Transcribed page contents
..............................

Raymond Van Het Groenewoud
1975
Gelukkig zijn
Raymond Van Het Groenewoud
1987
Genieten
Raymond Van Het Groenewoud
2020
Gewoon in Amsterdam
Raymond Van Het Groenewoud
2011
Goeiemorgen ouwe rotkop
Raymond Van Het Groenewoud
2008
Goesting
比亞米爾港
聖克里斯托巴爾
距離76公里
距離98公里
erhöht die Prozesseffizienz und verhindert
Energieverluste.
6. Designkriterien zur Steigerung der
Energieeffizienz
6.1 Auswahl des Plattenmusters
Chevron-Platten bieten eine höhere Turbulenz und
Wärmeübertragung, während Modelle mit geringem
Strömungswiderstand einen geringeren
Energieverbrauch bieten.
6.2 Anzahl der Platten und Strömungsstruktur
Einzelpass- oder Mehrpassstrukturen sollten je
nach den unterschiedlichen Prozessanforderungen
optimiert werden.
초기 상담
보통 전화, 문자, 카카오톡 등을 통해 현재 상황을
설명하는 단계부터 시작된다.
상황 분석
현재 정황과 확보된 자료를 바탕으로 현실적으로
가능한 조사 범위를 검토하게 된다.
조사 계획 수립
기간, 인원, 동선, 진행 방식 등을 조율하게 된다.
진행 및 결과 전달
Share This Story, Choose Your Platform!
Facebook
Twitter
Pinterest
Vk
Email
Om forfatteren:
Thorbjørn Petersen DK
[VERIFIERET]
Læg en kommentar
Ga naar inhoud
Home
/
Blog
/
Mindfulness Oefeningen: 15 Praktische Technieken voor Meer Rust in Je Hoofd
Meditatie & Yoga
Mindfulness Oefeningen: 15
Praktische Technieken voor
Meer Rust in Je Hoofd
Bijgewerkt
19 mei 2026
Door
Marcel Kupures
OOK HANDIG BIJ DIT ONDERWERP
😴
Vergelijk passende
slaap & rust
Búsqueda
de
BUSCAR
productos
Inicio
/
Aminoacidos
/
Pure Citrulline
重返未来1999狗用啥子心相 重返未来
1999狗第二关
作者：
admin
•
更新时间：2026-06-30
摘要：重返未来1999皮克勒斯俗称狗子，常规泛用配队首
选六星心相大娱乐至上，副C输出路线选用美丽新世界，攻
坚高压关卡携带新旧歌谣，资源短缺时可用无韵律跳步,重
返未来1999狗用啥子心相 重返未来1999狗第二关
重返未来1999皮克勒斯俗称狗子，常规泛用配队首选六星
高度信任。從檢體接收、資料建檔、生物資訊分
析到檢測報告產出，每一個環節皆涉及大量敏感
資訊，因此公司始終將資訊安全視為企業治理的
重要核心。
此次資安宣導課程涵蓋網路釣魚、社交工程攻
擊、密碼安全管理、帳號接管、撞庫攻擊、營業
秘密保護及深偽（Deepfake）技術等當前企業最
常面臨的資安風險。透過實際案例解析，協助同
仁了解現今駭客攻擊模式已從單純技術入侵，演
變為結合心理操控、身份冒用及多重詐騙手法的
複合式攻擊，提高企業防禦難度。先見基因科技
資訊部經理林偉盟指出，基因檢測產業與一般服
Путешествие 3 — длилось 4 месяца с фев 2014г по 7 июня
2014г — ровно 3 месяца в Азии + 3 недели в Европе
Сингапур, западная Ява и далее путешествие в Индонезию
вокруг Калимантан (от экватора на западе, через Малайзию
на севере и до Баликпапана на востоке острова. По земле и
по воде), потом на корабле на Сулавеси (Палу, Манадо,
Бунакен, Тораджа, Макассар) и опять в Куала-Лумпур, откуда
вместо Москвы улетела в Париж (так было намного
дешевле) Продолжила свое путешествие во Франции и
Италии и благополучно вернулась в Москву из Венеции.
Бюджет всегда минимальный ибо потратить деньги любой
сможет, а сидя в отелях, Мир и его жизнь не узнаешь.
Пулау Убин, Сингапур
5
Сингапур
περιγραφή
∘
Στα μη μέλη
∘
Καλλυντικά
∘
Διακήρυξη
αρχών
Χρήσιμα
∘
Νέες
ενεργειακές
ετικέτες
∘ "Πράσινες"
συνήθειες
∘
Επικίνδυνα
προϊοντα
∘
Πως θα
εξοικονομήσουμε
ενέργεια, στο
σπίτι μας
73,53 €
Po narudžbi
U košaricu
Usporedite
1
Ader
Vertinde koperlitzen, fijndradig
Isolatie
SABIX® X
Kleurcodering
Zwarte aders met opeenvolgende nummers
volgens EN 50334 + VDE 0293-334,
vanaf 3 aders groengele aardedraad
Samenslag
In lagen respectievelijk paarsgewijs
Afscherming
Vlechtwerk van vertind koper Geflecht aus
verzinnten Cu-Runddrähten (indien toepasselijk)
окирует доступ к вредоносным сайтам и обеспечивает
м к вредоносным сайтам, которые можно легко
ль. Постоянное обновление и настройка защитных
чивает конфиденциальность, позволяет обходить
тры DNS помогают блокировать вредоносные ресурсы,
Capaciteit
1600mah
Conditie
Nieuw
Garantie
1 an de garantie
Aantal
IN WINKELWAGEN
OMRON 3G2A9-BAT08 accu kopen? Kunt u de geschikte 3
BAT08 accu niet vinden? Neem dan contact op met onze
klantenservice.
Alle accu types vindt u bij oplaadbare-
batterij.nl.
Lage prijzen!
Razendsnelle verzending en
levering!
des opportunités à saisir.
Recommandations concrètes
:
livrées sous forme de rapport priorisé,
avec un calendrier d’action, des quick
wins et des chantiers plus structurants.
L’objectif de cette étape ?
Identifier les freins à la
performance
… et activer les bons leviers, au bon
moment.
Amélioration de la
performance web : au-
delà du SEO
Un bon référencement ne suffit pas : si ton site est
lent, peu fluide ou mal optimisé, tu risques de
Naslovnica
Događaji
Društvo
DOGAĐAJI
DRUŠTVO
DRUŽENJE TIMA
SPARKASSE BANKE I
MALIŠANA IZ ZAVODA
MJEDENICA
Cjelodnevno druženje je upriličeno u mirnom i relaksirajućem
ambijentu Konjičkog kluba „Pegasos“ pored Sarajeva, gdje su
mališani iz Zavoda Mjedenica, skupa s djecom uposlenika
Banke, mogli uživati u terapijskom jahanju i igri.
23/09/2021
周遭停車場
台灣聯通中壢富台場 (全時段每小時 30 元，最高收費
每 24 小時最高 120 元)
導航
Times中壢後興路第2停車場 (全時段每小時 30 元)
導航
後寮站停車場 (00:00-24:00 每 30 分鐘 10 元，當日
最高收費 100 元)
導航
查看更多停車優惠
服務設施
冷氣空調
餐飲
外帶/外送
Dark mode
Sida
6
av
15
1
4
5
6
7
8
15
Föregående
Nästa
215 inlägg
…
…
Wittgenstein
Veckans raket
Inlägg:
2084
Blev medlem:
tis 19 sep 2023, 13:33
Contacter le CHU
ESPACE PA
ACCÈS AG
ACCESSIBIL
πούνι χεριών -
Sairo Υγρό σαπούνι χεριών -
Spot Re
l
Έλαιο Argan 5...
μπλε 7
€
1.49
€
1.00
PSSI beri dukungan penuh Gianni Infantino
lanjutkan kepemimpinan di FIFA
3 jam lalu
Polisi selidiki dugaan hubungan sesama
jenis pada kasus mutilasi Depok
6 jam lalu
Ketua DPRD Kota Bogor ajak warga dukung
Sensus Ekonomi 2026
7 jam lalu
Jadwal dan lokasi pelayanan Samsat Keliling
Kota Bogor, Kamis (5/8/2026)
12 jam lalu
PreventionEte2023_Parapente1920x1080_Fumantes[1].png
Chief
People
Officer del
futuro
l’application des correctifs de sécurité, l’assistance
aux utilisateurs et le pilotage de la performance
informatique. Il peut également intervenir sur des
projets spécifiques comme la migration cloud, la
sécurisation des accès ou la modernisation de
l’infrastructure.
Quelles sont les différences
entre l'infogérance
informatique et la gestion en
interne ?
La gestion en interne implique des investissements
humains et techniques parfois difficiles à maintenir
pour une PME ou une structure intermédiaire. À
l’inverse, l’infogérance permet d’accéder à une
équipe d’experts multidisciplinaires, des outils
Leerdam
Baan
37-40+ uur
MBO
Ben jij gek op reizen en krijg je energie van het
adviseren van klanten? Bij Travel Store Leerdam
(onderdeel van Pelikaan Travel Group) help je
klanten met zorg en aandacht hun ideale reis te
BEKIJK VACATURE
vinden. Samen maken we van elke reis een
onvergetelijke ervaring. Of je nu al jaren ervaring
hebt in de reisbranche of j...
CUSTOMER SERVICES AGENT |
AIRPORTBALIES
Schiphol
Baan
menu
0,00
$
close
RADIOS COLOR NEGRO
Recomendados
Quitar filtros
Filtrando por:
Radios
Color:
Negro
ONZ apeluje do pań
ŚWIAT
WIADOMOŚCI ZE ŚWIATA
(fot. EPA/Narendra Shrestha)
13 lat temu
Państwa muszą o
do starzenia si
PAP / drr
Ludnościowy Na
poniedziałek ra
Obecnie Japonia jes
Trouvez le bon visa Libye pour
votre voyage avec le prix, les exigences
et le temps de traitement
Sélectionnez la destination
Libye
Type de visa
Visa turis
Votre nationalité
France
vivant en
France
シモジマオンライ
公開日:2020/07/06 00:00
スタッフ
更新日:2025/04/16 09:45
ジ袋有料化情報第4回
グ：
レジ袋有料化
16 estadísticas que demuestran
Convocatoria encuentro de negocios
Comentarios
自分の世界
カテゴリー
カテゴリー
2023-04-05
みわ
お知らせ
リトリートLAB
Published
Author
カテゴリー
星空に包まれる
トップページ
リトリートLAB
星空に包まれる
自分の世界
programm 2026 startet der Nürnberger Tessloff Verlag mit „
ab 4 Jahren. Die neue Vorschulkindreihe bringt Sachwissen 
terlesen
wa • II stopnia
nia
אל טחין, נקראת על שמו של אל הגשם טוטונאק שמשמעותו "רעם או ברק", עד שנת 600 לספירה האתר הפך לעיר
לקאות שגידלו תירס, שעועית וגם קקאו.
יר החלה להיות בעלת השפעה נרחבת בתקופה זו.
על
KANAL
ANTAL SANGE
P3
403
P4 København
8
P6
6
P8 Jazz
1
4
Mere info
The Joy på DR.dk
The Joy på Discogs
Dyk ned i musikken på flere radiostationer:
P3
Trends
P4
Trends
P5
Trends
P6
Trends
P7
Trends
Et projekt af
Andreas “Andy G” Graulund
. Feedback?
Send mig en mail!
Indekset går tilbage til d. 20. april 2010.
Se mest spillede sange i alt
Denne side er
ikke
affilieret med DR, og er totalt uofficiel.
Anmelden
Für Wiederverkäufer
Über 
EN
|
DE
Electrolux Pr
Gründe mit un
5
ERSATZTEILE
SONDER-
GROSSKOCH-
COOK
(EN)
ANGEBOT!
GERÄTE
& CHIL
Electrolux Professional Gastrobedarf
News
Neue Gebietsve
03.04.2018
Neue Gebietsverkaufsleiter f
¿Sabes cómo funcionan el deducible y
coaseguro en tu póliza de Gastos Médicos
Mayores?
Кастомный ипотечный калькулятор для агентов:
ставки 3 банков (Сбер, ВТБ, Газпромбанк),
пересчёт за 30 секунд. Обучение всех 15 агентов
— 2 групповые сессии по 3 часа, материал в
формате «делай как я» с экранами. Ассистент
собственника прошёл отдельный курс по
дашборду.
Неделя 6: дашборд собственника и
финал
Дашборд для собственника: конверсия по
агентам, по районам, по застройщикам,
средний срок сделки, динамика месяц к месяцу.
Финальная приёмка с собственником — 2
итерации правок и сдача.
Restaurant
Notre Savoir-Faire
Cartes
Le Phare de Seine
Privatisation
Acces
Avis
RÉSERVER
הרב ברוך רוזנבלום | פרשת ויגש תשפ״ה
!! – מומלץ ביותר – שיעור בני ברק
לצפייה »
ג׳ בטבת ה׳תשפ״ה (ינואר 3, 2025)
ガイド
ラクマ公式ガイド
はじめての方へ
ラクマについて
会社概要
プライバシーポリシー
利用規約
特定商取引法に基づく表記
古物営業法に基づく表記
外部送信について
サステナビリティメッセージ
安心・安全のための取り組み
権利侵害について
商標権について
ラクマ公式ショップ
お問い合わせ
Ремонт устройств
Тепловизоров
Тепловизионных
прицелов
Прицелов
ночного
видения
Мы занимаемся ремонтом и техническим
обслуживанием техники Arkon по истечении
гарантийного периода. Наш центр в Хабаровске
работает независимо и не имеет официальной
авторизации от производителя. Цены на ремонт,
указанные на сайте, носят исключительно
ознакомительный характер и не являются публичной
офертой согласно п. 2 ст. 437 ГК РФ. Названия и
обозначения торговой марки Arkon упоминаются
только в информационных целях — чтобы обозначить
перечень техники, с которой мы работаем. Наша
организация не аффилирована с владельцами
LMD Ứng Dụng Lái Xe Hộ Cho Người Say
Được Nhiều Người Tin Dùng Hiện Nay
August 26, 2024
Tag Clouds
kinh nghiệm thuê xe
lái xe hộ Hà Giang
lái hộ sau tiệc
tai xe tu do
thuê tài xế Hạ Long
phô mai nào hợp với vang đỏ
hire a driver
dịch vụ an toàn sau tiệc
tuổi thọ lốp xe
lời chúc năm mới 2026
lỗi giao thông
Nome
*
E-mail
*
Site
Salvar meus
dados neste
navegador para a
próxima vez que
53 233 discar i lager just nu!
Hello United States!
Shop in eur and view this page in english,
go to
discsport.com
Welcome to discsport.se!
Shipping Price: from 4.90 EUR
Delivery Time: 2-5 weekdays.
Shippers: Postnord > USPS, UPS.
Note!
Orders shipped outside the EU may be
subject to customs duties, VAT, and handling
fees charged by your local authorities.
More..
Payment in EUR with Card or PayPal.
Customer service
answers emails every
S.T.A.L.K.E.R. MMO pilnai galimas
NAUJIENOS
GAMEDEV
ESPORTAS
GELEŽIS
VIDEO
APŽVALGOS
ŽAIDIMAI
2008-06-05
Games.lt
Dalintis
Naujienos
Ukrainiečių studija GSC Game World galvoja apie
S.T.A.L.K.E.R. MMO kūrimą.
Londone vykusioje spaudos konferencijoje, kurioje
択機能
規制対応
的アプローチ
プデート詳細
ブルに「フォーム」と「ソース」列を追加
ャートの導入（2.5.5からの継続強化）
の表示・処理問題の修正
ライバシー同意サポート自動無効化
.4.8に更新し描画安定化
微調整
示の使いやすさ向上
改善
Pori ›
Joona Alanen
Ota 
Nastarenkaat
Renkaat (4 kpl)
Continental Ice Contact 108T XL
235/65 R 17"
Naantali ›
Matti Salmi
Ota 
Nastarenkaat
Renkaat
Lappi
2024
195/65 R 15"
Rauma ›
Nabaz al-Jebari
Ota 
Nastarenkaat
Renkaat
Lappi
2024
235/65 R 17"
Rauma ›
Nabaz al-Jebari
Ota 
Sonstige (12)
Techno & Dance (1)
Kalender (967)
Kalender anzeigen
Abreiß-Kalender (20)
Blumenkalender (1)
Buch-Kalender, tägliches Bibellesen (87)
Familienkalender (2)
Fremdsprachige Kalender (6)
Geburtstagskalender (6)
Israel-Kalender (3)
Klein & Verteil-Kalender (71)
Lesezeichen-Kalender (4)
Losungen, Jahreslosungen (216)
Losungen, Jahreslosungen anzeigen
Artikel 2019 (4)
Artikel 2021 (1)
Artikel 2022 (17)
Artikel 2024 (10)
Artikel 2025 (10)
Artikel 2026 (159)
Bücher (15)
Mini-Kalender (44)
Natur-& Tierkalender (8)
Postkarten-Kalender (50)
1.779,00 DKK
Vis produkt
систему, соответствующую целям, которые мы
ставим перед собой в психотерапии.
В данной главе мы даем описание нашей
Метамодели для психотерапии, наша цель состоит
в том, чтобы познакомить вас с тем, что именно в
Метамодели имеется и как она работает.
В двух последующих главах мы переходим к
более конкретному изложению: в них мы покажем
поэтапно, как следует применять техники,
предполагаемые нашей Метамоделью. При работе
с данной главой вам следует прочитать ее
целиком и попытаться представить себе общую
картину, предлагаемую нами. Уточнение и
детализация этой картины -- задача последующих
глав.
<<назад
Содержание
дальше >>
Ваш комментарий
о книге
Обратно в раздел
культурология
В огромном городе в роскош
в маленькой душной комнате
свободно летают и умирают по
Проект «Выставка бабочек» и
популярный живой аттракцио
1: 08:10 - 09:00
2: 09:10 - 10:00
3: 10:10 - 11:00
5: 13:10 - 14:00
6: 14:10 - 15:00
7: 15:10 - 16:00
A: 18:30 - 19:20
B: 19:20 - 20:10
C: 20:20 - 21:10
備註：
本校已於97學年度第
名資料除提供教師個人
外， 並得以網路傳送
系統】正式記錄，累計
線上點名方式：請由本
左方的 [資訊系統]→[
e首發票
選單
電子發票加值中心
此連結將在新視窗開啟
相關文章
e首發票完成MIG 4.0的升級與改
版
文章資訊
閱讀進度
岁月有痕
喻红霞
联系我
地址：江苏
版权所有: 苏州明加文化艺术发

..............................

▶ WHAT IS BEING ASKED
Write out again the lines from the first line through the line with "6.2 Anzahl der Platten und Strömungsstruktur", both included, with every character unchanged.

▶ REPLY TO THE TASK
Raymond Van Het Groenewoud
1975
Gelukkig zijn
Raymond Van Het Groenewoud
1987
Genieten
Raymond Van Het Groenewoud
2020
Gewoon in Amsterdam
Raymond Van Het Groenewoud
2011
Goeiemorgen ouwe rotkop
Raymond Van Het Groenewoud
2008
Goesting
比亞米爾港
聖克里斯托巴爾
距離76公里
距離98公里
erhöht die Prozesseffizienz und verhindert
Energieverluste.
6. Designkriterien zur Steigerung der
Energieeffizienz
6.1 Auswahl des Plattenmusters
Chevron-Platten bieten eine höhere Turbulenz und
Wärmeübertragung, während Modelle mit geringem
Strömungswiderstand einen geringeren
Energieverbrauch bieten.
6.2 Anzahl der Platten und Strömungsstruktur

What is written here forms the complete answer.